Lorenzo grew up in a working-class neighborhood in St. Louis. His father wanted him to be a brick-yard laborer, in the family tradition. But Lorenzo loved baseball, and he wouldn’t give up. When he was 16 years old, playing on an American Legion team, a teammate observed Lorenzo in the on-deck circle, waiting to bat. He thought that he looked like the Indian yogis he had seen in a movie. The nickname stuck with him, Yogi.
The baseball stats for Yogi Berra are really astounding: 18 All-Star games; 10 World Series championships as a player; a .285 career batting average; 358 home runs. He is also one of the few managers to reach the World Series in both leagues. When it was all said and done, he put in 44 years in a baseball uniform as a player for the Yankees, a manager for the Yankees and the Mets, and a coach for three teams. The few Yogi Berra baseball cards that I have are among my most treasured cards, for sure.

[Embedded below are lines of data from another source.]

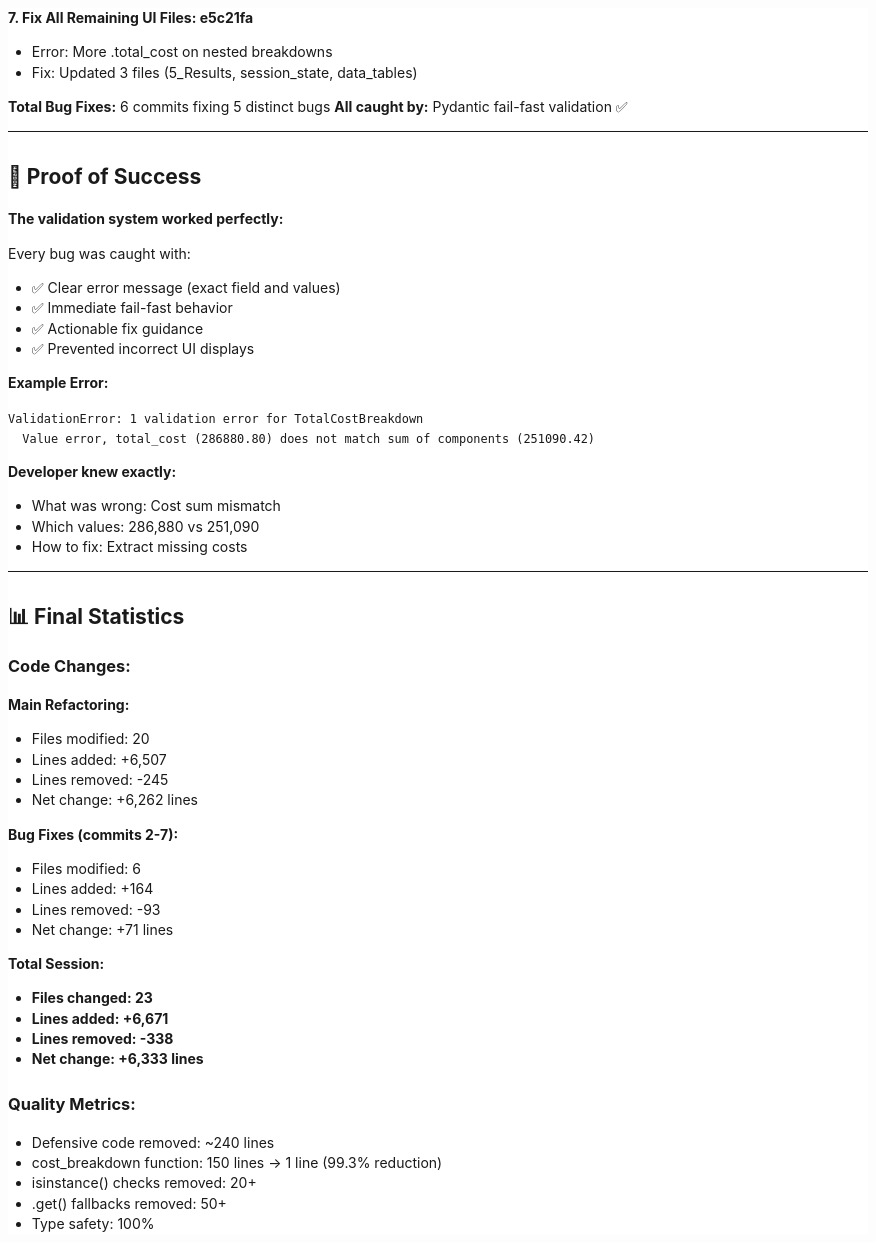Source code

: **7. Fix All Remaining UI Files: e5c21fa**
- Error: More .total_cost on nested breakdowns
- Fix: Updated 3 files (5_Results, session_state, data_tables)

**Total Bug Fixes:** 6 commits fixing 5 distinct bugs
**All caught by:** Pydantic fail-fast validation ✅

---

## 🎯 Proof of Success

**The validation system worked perfectly:**

Every bug was caught with:
- ✅ Clear error message (exact field and values)
- ✅ Immediate fail-fast behavior
- ✅ Actionable fix guidance
- ✅ Prevented incorrect UI displays

**Example Error:**
```
ValidationError: 1 validation error for TotalCostBreakdown
  Value error, total_cost (286880.80) does not match sum of components (251090.42)
```

**Developer knew exactly:**
- What was wrong: Cost sum mismatch
- Which values: 286,880 vs 251,090
- How to fix: Extract missing costs

---

## 📊 Final Statistics

### Code Changes:
**Main Refactoring:**
- Files modified: 20
- Lines added: +6,507
- Lines removed: -245
- Net change: +6,262 lines

**Bug Fixes (commits 2-7):**
- Files modified: 6
- Lines added: +164
- Lines removed: -93
- Net change: +71 lines

**Total Session:**
- **Files changed: 23**
- **Lines added: +6,671**
- **Lines removed: -338**
- **Net change: +6,333 lines**

### Quality Metrics:
- Defensive code removed: ~240 lines
- cost_breakdown function: 150 lines → 1 line (99.3% reduction)
- isinstance() checks removed: 20+
- .get() fallbacks removed: 50+
- Type safety: 100%
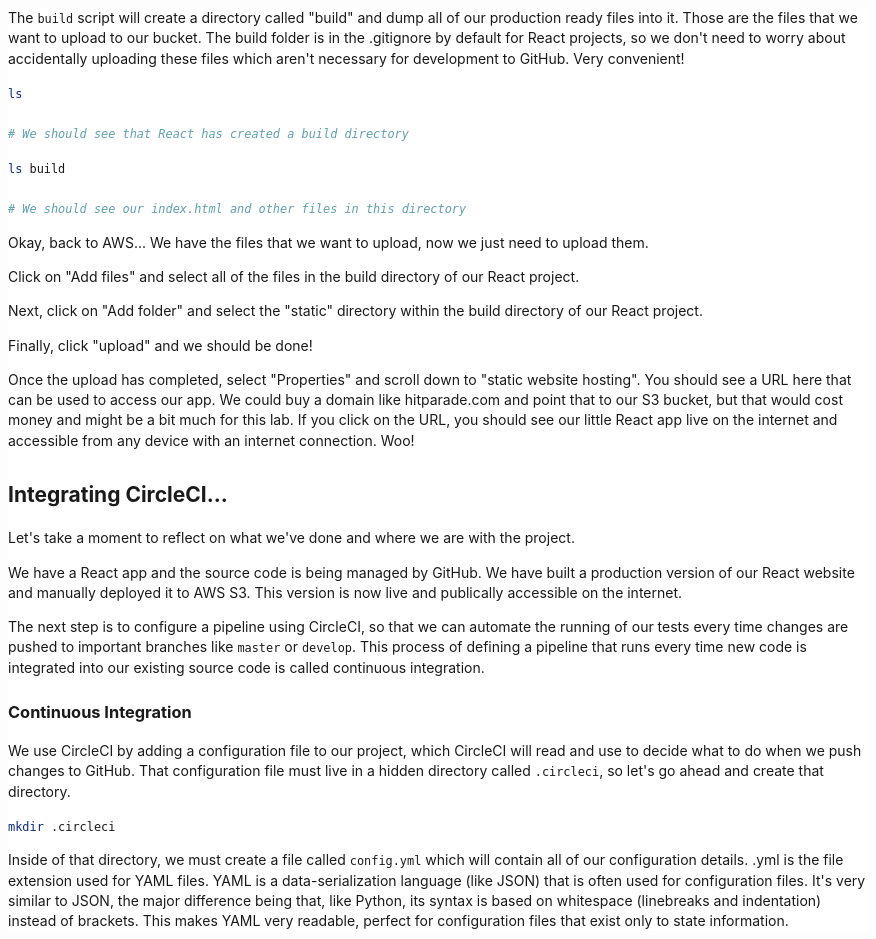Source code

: The `build` script will create a directory called "build" and dump all of our production ready files into it. Those are the files that we want to upload to our bucket. The build folder is in the .gitignore by default for React projects, so we don't need to worry about accidentally uploading these files which aren't necessary for development to GitHub. Very convenient! 

```sh
ls

# We should see that React has created a build directory
```

```sh
ls build

# We should see our index.html and other files in this directory
```

Okay, back to AWS... We have the files that we want to upload, now we just need to upload them.

Click on "Add files" and select all of the files in the build directory of our React project.

Next, click on "Add folder" and select the "static" directory within the build directory of our React project.

Finally, click "upload" and we should be done!

Once the upload has completed, select "Properties" and scroll down to "static website hosting". You should see a URL here that can be used to access our app. We could buy a domain like hitparade.com and point that to our S3 bucket, but that would cost money and might be a bit much for this lab. If you click on the URL, you should see our little React app live on the internet and accessible from any device with an internet connection. Woo!

## Integrating CircleCI...

Let's take a moment to reflect on what we've done and where we are with the project.

We have a React app and the source code is being managed by GitHub. We have built a production version of our React website and manually deployed it to AWS S3. This version is now live and publically accessible on the internet.

The next step is to configure a pipeline using CircleCI, so that we can automate the running of our tests every time changes are pushed to important branches like `master` or `develop`. This process of defining a pipeline that runs every time new code is integrated into our existing source code is called continuous integration.  

### Continuous Integration

We use CircleCI by adding a configuration file to our project, which CircleCI will read and use to decide what to do when we push changes to GitHub. That configuration file must live in a hidden directory called `.circleci`, so let's go ahead and create that directory.

```sh
mkdir .circleci
```

Inside of that directory, we must create a file called `config.yml` which will contain all of our configuration details. .yml is the file extension used for YAML files. YAML is a data-serialization language (like JSON) that is often used for configuration files. It's very similar to JSON, the major difference being that, like Python, its syntax is based on whitespace (linebreaks and indentation) instead of brackets. This makes YAML very readable, perfect for configuration files that exist only to state information.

He was the manager for the Mets in 1973. In June of ‘73 his team sank to last place. But Yogi famously observed, “It ain’t over till it’s over.” The Mets went on to go to the World Series that year, losing to the A’s.
I don’t know much about Yogi’s heavenly faith, but his words of hope are true throughout holy scripture. Don’t give up. Whatever we are facing, whatever circumstance we find ourselves in, keep on going. It ain’t over till it’s over. Even in the cellar of the league, even in a pandemic, there is still hope. Hold on to God. Hold on to hope.